As Christ ascended, His hands outstretched to bless His disciples, a cloud of angels received Him and hid Him from their sight. As the disciples looked with straining eyes for the last glimpse of their ascending Lord, two angels from the rejoicing throng stood by them and said, “Ye men of Galilee, why stand ye gazing up into heaven? this same Jesus, which is taken up from you into heaven, shall so come in like manner as ye have seen him go into heaven” (Acts 1:11)...
The disciples were filled with great joy. Over and over again they repeated the words Christ had spoken to them in His last lessons, as recorded in the fourteenth, fifteenth, sixteenth, and seventeenth chapters of John; and every one had something to say about the instruction, especially with regard to the words of the fourteenth of John... [Verses 1-3, quoted]...
The promise that He would come again, and also the thought that He had left them His peace, filled their hearts with joy...
Satan has made men and women his prisoners, and claims them as his subjects. When Christ saw that there was no human being able to be man’s intercessor, He Himself entered the fierce conflict and battled with Satan. The First begotten of God was the only One who could liberate those who by Adam’s sin had been brought in subjection to Satan.
The Son of God gave Satan every opportunity to try all his arts upon Him. The enemy had tempted the angels in heaven, and afterwards the first Adam. Adam fell, and Satan supposed he could succeed in ensnaring Christ after He assumed humanity. All the fallen host looked upon this engagement as an opportunity to gain the supremacy over Christ.

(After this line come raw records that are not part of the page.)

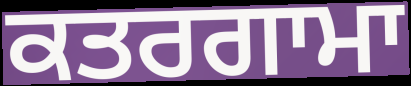
ਕਤਰਗਾਮਾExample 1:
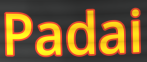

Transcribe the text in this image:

Padai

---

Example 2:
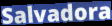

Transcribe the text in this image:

Salvadora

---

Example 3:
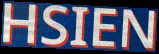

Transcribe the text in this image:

HSIEN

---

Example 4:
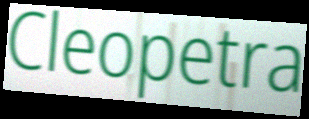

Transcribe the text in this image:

Cleopetra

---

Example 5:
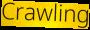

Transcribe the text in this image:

Crawling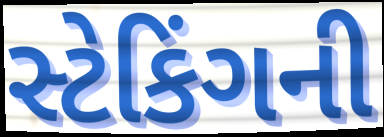
સ્ટેકિંગની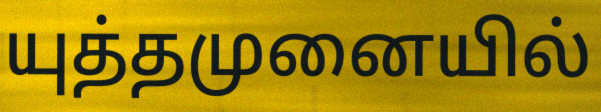
யுத்தமுனையில்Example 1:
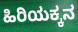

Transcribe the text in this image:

ಹಿರಿಯಕ್ಕನ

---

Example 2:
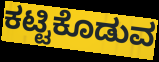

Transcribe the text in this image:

ಕಟ್ಟಿಕೊಡುವ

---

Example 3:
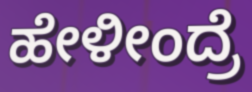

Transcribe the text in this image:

ಹೇಳೀಂದ್ರೆ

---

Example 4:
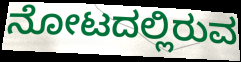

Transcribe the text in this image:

ನೋಟದಲ್ಲಿರುವ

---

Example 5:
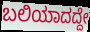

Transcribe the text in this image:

ಬಲಿಯಾದದ್ದೇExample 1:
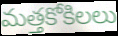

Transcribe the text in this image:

మత్తకోకిలలు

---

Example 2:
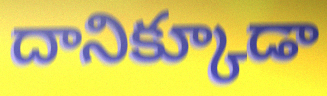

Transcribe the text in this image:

దానిక్కూడా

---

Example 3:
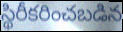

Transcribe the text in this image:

స్థిరీకరించబడిన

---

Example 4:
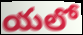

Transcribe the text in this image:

యలో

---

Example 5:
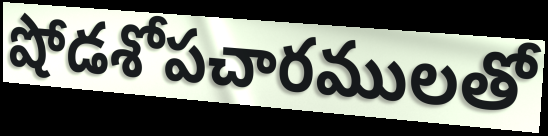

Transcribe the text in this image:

షోడశోపచారములతో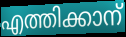
എത്തിക്കാന്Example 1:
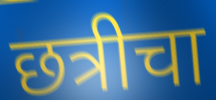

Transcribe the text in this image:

छत्रीचा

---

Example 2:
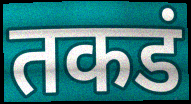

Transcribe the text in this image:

तकडं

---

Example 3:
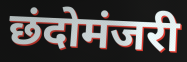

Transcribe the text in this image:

छंदोमंजरी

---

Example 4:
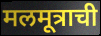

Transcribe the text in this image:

मलमूत्राची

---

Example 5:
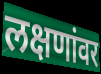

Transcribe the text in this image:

लक्षणांवर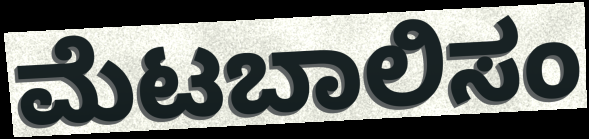
ಮೆಟಬಾಲಿಸಂ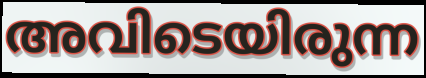
അവിടെയിരുന്ന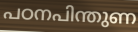
പഠനപിന്തുണ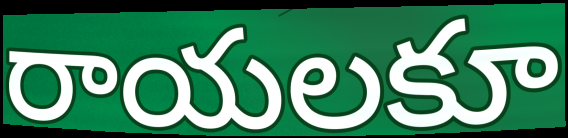
రాయలకూ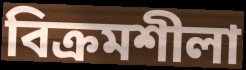
বিক্ৰমশীলাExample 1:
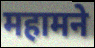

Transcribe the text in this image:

महामने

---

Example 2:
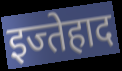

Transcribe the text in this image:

इज्तेहाद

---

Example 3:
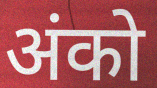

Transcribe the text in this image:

अंको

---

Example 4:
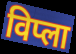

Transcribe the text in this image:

विप्ला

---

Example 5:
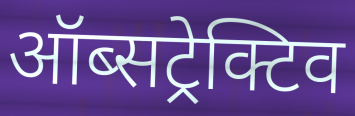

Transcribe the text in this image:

ऑब्सट्रेक्टिवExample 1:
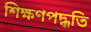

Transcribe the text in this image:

শিক্ষণপদ্ধতি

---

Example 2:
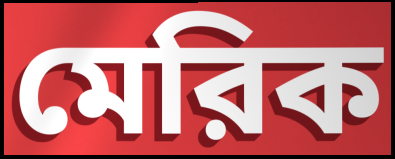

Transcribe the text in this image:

মেরিক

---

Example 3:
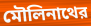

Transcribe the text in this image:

মৌলিনাথের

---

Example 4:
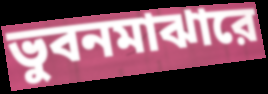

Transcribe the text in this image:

ভুবনমাঝারে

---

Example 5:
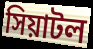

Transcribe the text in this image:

সিয়াটল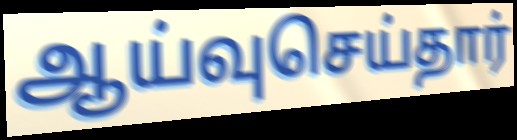
ஆய்வுசெய்தார்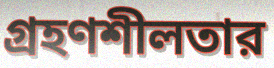
গ্রহণশীলতারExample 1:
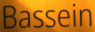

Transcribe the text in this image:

Bassein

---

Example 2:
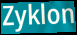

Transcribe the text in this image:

Zyklon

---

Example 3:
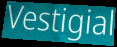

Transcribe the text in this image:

Vestigial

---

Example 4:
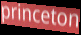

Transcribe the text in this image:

princeton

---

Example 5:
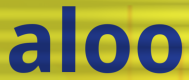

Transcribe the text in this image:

alooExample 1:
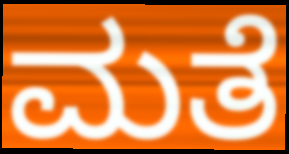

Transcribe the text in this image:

ಮತೆ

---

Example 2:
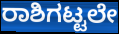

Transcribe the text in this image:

ರಾಶಿಗಟ್ಟಲೇ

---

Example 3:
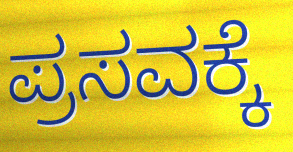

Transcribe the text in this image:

ಪ್ರಸವಕ್ಕೆ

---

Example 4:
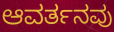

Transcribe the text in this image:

ಆವರ್ತನವು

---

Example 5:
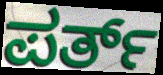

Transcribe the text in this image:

ಪರ್ತ್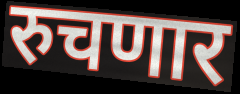
रुचणार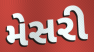
મેસરીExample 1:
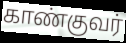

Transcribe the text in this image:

காண்குவர்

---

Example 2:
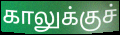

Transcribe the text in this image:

காலுக்குச்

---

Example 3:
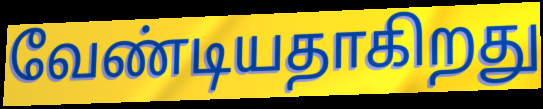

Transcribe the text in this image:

வேண்டியதாகிறது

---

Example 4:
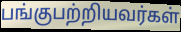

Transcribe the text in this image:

பங்குபற்றியவர்கள்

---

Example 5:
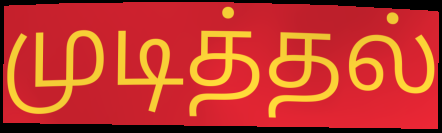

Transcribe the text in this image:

முடித்தல்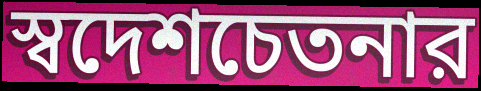
স্বদেশচেতনার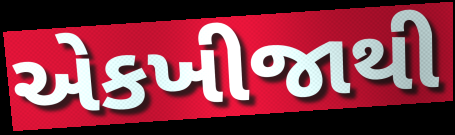
એકખીજાથીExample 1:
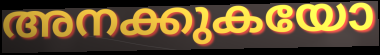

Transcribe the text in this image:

അനക്കുകയോ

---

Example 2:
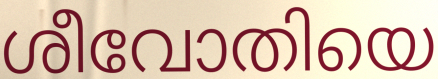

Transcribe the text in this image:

ശീവോതിയെ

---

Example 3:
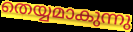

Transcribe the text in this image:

തെയ്യമാകുന്നു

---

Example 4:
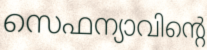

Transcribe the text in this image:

സെഫന്യാവിന്റെ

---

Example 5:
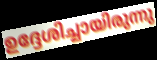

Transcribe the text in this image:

ഉദ്ദേശിച്ചായിരുന്നു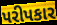
પરીપકારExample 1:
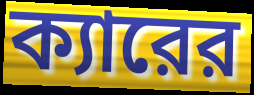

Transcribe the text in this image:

ক্যারের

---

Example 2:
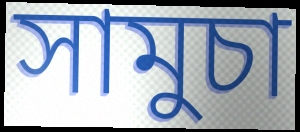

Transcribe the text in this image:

সামুচা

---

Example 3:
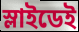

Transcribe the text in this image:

স্লাইডেই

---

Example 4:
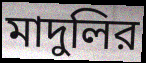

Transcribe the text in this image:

মাদুলির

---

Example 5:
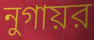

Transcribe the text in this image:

নুগায়র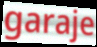
garaje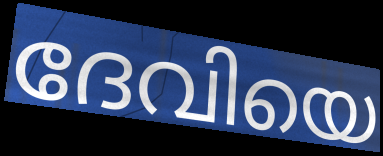
ദേവിയെ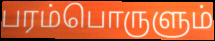
பரம்பொருளும்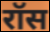
रॉसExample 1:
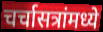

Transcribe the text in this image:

चर्चासत्रांमध्ये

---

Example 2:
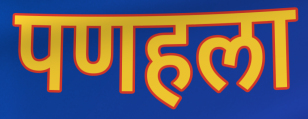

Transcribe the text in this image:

पणहला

They had longed for a chance to show their enmity against God. When the lips of Christ were sealed in death, Satan and his angels imagined that they had obtained the victory.
It was the thought of standing under the guilt of the whole world that brought the inexpressible anguish to Christ. In the death struggle the Son of God could rely only upon His heavenly Father; all was by faith. He Himself was a ransom, a gift, given for the freeing of the captives. By His own arm He has brought salvation to the children of men, but at what a cost to Himself! ...
What a spectacle was this conflict! It resulted in demonstrating to the heavenly universe the justice of God.—Manuscript 125, December 9, 1901, “The Unchangeable Law of God.”
Reference: E.G. White, "The Upward Look," p. 357.